“As the world grew colder,” Antoine continued, “the soft vegetation died away and harder grasses and trees and shrubs took its place, needing creatures with better teeth to chew the stronger fibers. And still the grip of the cold increased.

“In that time of miserable frigidity, the flying lizards suffered terribly. Their thin wings of membrane had no resistance to the biting blasts that whistled over the ever-rising land. Their cold blood afforded no store of vitality against the frost.

“The birds, their rivals, protected with feathers, with warm blood in their veins, with deep breastbones giving them muscles enabling them to fly long distances, got the pick of the food. One by one the shivering pterodactyls disappeared, and perhaps the great specimen of Pteranodon in our Museum was the very last of the giant flying reptiles.
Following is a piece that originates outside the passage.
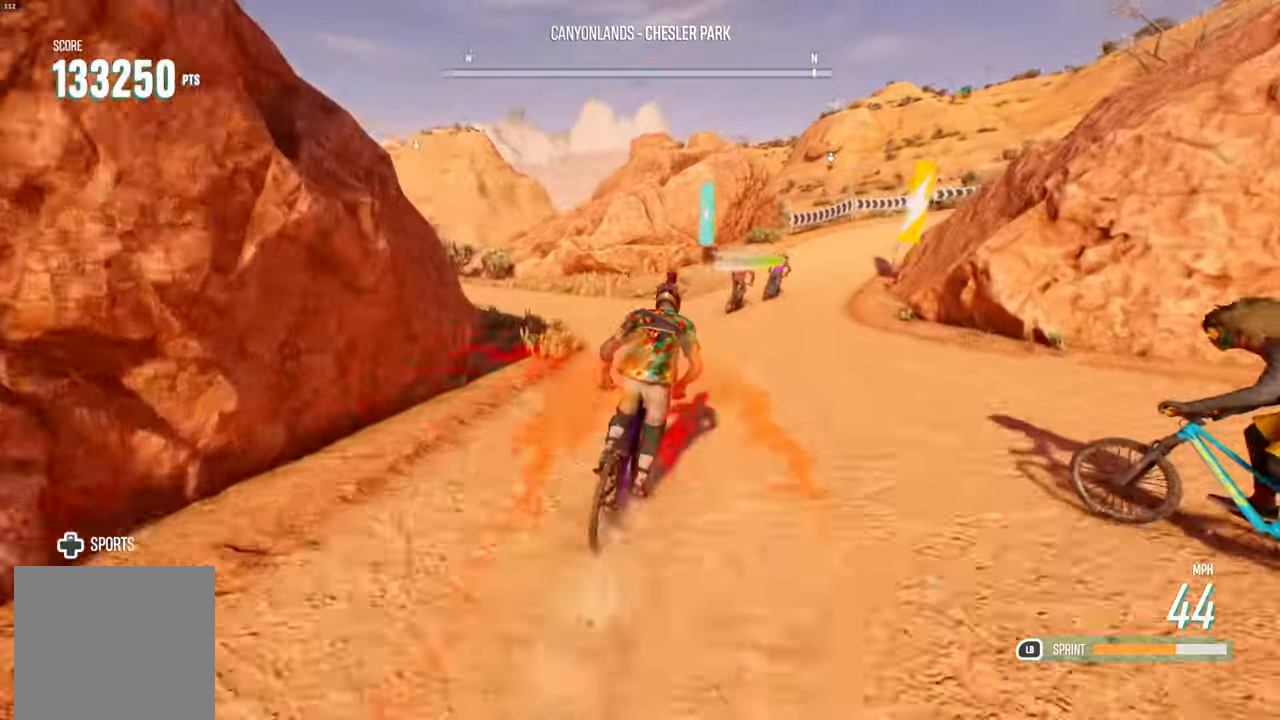
{"buttons": ["L1", "R2"], "left_stick": "right", "right_stick": "center", "events": [[17, "left_stick", "right"], [467, "L1", "down"]]}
“We can almost see him, half-starved, half-frozen, gliding over the waters of the sea, his gaunt ungainly frame growing weaker and more feeble as numbness stole over him, only, at last, to fall into the ocean that once flowed over what is now the State of Kansas. And so he died, the great Pteranodon, the last of his kind, and, for size, the crested monarch of all that flew in any age that had been or was to come.”

CHAPTER IV
SEEING THE SEA-SERPENT

For the next two days Perry was kept busily at work on his examinations, for, as his father had suggested, it was on ship-board that the boy’s uncle felt the time to be most opportune for getting that work done. He was deep in one of his examination papers, when, suddenly, his uncle called to him:

“Here’s a sea-serpent, Perry!”

The boy came out of his deck-chair with a jump, tripping over his steamer rug and nearly pitching headlong in his hurry. He scrambled to the rail and followed with his glance his uncle’s pointing finger.

There, not more than seventy-five feet from the vessel’s side, were the moving and undulating coils of what, at first sight, appeared to be a huge snake. Just for a moment, and then a picture that he had seen flashed back to the boy’s remembrance, and he turned to his uncle with a look of reproach.

“Uncle George, that’s only a school of porpoises!”